Senator Baldwin is a member of the Senate Appropriations Committee.

On October 1, NorthStar was given an Award for Outstanding Achievement by the U.S. Department of Energy’s National Nuclear Security Administration (NNSA) to recognize it as the first U.S.-based Mo-99 for nearly three decades. NorthStar’s RadioGenix System, which produces technetium-99m (Tc-99m) from Mo-99, won FDA approval in February.

At present the U.S. gets 100 percent of its supply from abroad, with the Netherlands being the major source of the material.

“NorthStar’s success directly supports the National Nuclear Security Administration’s goal to reduce the use of highly enriched uranium in civilian commercial applications,” said Peter H. Hanlon, assistant deputy administrator, Office of Material Management and Minimization, NNSA, during the award presentation at the recent NNSA 2018 Annual Topical Meeting, noting that, “NorthStar’s efforts have resulted in a safer world while contributing to a stable supply of this crucial medical radioisotope for American patients.”

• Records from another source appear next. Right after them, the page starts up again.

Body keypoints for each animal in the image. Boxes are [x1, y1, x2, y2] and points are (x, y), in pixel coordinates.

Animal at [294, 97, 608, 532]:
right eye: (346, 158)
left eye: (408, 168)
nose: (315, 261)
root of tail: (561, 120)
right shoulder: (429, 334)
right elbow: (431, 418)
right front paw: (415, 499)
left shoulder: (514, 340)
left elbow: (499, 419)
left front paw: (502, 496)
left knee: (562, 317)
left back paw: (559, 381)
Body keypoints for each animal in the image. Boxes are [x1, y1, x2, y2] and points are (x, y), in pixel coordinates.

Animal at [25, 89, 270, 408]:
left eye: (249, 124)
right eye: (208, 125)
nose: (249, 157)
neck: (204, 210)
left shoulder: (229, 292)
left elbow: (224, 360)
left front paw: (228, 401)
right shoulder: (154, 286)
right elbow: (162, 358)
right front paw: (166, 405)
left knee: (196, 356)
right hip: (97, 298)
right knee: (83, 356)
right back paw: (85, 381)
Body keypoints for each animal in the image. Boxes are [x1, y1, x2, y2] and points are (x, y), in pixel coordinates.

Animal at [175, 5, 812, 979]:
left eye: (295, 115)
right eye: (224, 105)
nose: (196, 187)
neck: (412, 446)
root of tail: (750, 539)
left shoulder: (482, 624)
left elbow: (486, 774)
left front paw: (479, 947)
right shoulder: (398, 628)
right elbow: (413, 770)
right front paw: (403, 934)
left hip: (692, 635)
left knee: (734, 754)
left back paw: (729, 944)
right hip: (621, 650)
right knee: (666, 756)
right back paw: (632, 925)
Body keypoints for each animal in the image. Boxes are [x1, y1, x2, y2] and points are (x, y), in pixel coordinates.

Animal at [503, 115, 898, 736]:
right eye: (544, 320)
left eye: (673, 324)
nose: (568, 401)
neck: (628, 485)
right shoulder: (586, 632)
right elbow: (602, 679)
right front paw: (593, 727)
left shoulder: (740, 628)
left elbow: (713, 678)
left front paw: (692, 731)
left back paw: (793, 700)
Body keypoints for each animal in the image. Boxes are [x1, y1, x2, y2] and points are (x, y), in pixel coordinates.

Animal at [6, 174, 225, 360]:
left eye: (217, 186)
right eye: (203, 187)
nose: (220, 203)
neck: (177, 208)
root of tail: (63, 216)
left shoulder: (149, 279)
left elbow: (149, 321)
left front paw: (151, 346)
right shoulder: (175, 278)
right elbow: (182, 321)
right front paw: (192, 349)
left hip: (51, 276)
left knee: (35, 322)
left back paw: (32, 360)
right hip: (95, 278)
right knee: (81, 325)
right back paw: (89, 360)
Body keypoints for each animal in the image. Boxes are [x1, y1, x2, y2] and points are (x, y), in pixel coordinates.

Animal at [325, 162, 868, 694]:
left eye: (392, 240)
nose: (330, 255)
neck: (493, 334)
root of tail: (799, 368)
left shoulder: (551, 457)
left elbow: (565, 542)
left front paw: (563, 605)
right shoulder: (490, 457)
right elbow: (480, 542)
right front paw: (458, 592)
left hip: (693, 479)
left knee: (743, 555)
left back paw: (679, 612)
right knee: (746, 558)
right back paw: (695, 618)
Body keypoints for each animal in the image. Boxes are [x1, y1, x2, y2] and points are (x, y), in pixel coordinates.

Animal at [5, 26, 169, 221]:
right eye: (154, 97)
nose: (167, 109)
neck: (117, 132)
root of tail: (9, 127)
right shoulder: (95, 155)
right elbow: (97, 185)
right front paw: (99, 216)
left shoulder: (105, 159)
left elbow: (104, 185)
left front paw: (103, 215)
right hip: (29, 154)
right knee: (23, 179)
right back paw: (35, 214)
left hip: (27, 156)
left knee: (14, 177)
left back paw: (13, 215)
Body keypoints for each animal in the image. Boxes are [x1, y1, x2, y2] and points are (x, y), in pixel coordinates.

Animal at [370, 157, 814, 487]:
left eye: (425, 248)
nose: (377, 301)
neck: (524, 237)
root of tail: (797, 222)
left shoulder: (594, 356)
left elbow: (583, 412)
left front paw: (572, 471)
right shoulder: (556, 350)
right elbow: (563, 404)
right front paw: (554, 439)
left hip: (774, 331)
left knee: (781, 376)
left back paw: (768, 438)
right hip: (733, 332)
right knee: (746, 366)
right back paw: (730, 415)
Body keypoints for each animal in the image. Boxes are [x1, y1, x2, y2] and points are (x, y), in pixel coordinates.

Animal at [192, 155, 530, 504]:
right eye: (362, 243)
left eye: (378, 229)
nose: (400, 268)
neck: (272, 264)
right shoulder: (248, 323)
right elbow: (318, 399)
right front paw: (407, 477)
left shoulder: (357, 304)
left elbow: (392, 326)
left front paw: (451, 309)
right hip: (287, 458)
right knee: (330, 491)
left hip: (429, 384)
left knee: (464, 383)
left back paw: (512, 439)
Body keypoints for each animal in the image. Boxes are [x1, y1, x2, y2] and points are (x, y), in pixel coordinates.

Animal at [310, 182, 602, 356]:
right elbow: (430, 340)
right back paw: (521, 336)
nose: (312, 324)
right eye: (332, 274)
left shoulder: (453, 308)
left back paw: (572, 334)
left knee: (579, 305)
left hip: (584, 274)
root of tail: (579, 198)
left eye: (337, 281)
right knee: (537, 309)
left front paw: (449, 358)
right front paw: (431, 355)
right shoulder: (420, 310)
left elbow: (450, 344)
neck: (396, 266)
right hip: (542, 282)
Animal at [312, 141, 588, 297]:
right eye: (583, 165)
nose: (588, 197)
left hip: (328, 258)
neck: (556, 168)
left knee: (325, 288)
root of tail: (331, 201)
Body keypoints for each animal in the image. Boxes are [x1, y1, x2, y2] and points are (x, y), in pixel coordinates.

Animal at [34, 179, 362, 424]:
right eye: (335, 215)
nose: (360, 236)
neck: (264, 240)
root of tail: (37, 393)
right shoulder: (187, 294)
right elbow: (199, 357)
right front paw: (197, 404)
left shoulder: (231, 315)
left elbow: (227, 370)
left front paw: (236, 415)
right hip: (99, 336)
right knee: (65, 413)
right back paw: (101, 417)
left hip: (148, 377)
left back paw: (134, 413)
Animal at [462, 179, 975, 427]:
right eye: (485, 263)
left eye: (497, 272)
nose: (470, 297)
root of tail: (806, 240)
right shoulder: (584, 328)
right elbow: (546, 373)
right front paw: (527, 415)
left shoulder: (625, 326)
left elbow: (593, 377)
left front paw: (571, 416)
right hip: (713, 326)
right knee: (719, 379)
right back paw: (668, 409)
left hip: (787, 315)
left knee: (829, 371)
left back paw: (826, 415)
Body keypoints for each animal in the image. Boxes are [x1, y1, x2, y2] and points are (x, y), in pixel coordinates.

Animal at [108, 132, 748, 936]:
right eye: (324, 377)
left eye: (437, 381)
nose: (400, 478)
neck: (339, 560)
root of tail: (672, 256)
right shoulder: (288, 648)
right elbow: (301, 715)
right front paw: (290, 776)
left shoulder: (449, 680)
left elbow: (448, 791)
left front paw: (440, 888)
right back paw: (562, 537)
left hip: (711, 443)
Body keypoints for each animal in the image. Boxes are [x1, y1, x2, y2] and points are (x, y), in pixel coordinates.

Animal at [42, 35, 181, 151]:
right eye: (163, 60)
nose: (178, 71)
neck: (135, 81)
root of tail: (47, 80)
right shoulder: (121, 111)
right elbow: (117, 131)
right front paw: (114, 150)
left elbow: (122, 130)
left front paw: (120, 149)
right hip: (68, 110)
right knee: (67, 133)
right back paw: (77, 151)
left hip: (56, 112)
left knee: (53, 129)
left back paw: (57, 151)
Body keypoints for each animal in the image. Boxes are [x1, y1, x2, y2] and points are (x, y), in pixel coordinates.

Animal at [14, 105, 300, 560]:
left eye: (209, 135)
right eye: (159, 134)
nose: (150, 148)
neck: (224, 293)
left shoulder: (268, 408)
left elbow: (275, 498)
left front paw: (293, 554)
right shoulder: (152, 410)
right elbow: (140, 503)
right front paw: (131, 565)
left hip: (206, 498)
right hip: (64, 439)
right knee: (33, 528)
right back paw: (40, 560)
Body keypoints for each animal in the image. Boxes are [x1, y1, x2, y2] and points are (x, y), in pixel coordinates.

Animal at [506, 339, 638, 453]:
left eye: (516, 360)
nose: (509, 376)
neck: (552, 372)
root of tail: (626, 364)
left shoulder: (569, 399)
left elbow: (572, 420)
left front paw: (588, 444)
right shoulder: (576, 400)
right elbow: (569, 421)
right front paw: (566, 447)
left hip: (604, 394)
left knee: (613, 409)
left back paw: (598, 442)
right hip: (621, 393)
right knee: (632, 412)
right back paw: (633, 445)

The NNSA-NorthStar development process for the RadioGenix System was a seven-year effort. “It’s gratifying that our efforts became realized through the FDA’s approval of the RadioGenix System. NNSA’s close collaboration, outstanding working relationship and support of NorthStar have been instrumental in achieving this success,” said George Messina, Chairman Emeritus of NorthStar Medical Radioisotopes, in a statement.